Question

In a refrigerator one removes heat from a lower temperature and deposits to the surroundings at a higher temperature. In this process, mechanical work has to be done, which is provided by an electric motor. If the motor is of 1 kW power, and heat is transferred from – 3°C to 27°C, find the heat taken out of the refrigerator per second assuming its efficiency is 50% of a perfect engine.

Answer 1

Carnot designed a theoretical engine which is free from all the defects of a practical engine. The Carnot engine is the most efficient heat engine operating between two given temperatures.

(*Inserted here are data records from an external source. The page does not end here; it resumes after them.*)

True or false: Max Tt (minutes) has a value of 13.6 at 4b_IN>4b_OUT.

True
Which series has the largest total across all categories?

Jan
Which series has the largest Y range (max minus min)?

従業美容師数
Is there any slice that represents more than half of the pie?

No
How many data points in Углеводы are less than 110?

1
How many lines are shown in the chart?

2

The efficiency of Carnot engine is η = `1 - T_2/T_1`

According to the problem, the efficiency of a perfect engine working between – 3°C to 27°C (i.e., T₂ = – 3 + 273 = 270 K and T₁ = 27 + 273 = 300 K).

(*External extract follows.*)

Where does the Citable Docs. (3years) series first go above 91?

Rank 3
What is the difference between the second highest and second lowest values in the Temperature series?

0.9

Thus according to the Carnot theorem `η_("engine") = 1 - T_2/T_1`

= `1 - (270 K)/(300 K)`

= 0.1

Since the efficiency of the refrigerator (η_ref) is 50% of `η_("engine")`.

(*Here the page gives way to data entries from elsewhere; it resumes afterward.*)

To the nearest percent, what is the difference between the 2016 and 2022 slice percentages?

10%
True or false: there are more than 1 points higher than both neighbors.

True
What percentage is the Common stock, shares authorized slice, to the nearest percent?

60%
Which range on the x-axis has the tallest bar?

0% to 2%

∴ η_ref = 0.5,  `η_("engine")` = 0.05

If Q₁ is the heat transferred per second at a higher temperature by doing work W, then

η_ref = `W/Q_1` or `Q_1 = W/η_(ref) = (1 kJ)/0.05` = 20 kJ  ......(As W = 1 K W × 1s = 1 kJ)

Since η_ref is 0.05, heat removed from the refrigerator per second, i.e.,

`Q_2 = Q_1 - η_(ref)  Q_1 = Q_1`  ....(1 – η_ref)

= 20 kJ(1 – 0.05)

= 19 kJ

Therefore, heat is taken out of the refrigerator at a rate of 19 kJ per second.